Hours after Joe Biden took office, the Oval Office was already quite different. The new US president has ordered changes to the White House office to signal issues he advocates for, such as respect for science and the fight for racial equality – and to remove symbols of Donald’s administration Trump.
The most visible change, however, is cosmetic: the carpet. Trump wore one in cream color and Biden opted for another in a dark blue hue, which has not been used since the Bill Clinton administration (1993-2001). The curtain behind your desk has also changed: it remains gold, but now in a slightly darker tone.
Decorative items can be chosen from the White House collection or borrowed from museums. It is common for presidents to ask for changes when they take office.
Biden exchanged several photos and busts. He took the portrait of Andrew Jackson (1767-1845), a populist president who encouraged the massacre of Indians, and replaced one of Benjamin Franklin (1706-1790), one of the founding fathers of the States- United and author of several experiments with electricity.
The tribute to Franklin was highlighted as a sign of respect for science. Near the painting, according to the Washington Post, is a set of moonstones, another reference to scientific achievements.

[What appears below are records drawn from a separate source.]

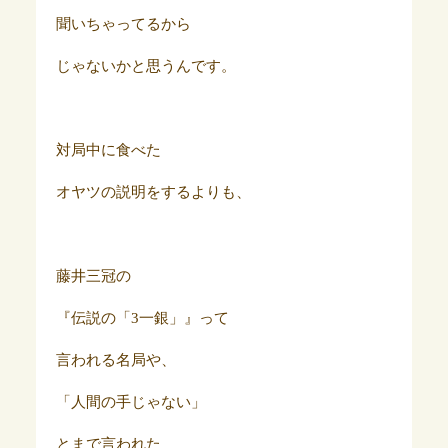
聞いちゃってるから
じゃないかと思うんです。
対局中に食べた
オヤツの説明をするよりも、
藤井三冠の
『伝説の「3一銀」』って
言われる名局や、
「人間の手じゃない」
とまで言われた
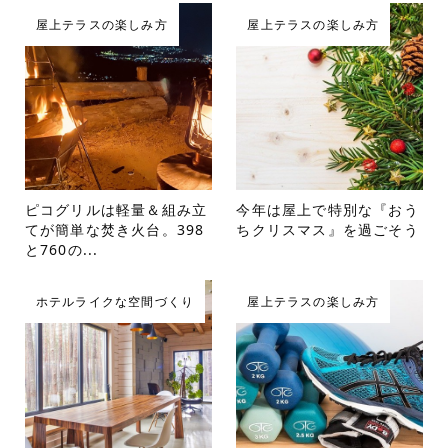
屋上テラスの楽しみ方
屋上テラスの楽しみ方
ピコグリルは軽量＆組み立
今年は屋上で特別な『おう
てが簡単な焚き火台。398
ちクリスマス』を過ごそう
と760の...
ホテルライクな空間づくり
屋上テラスの楽しみ方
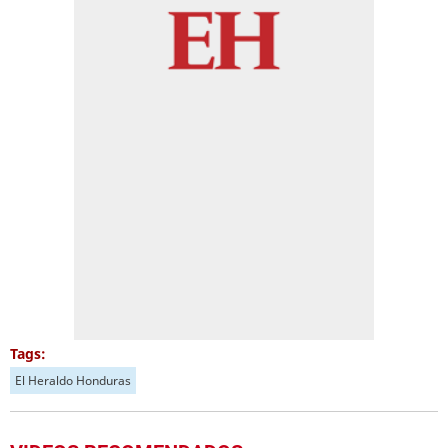
Tags:
El Heraldo Honduras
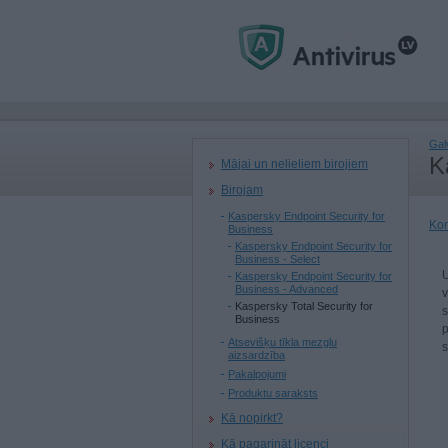
Gal
K
Mājai un nelieliem birojiem
Birojam
Kaspersky Endpoint Security for
Kom
Business
Kaspersky Endpoint Security for
Business - Select
U
Kaspersky Endpoint Security for
Business - Advanced
v
Kaspersky Total Security for
s
Business
p
Atsevišķu tīkla mezglu
s
aizsardzība
Pakalpojumi
Produktu saraksts
Kā nopirkt?
Kā pagarināt licenci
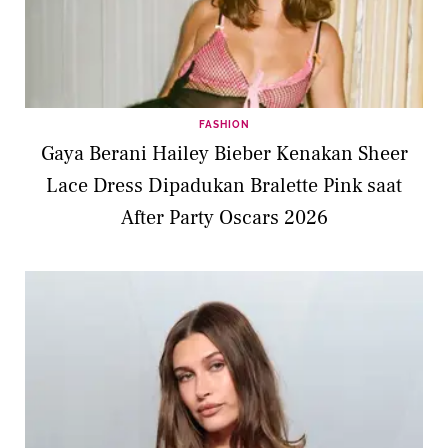
FASHION
Gaya Berani Hailey Bieber Kenakan Sheer
Lace Dress Dipadukan Bralette Pink saat
After Party Oscars 2026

The new president will also have busts of César Chávez (1927-1993), a trade unionist of Latin origin, and Robert Kennedy (1925-1968), a former attorney general who defended the advancement of civil rights and fought the Mafia. A bust of Martin Luther King (1929-1968), a leader of the black struggle for civil rights, has been in the room since Barack Obama (2009-16).
On the other side of your table, five photos have been placed. The most important is that of ex-President Franklin Roosevelt (1882-1945), who ruled the country during World War II and who inherited the country devastated by the Great Recession in 1933. The Democrat also implemented the New Deal, a series of infrastructure, financial reform and regulatory programs that had the greatest impact in the 20th century.
Next to it are images of George Washington (1732-1799) and Abraham Lincoln (1809-1865).
Biden also had portraits of Alexander Hamilton (1755-1804) and Thomas Jefferson (1743-1826) fixed side by side, two founders of the country who held opposing political views. The choice suggests a reminder that opponents can live together peacefully and echoes the discourse by union.
The Democrat also withdrew several military flags that the predecessor had placed, leaving only two, the United States and the one with the presidential seal. And he brought back the impressionist painting “Avenue in the Rain”, painted by Childe Hassam, in 1917, which depicts a series of American flags.
The worktable will be the same as before. Called the Resolute Desk, she rose to fame thanks to photos showing former President John F. Kennedy (1917-1963) working while her son John Jr. played under her. After the Democrat’s assassination, the table was replaced with another until it was brought back to the Oval Office in the 1970s by Jimmy Carter.
Made from the wood of a 19th century British ship, HMS Resolute, and donated by Queen Victoria to former President Rutherford B. Hayes in 1880, the Resolute Desk has been used by every President since.
The current Oval Office was built in 1934 after a fire in the White House and is located in a corner of the west wing of the Presidential headquarters on the first floor. Its windows overlook a huge garden, the rose garden. On one side of the room there is the office. On the other, a fireplace, with two chairs nearby, where the president usually poses for photos with visitors. The environment is approximately 75 m².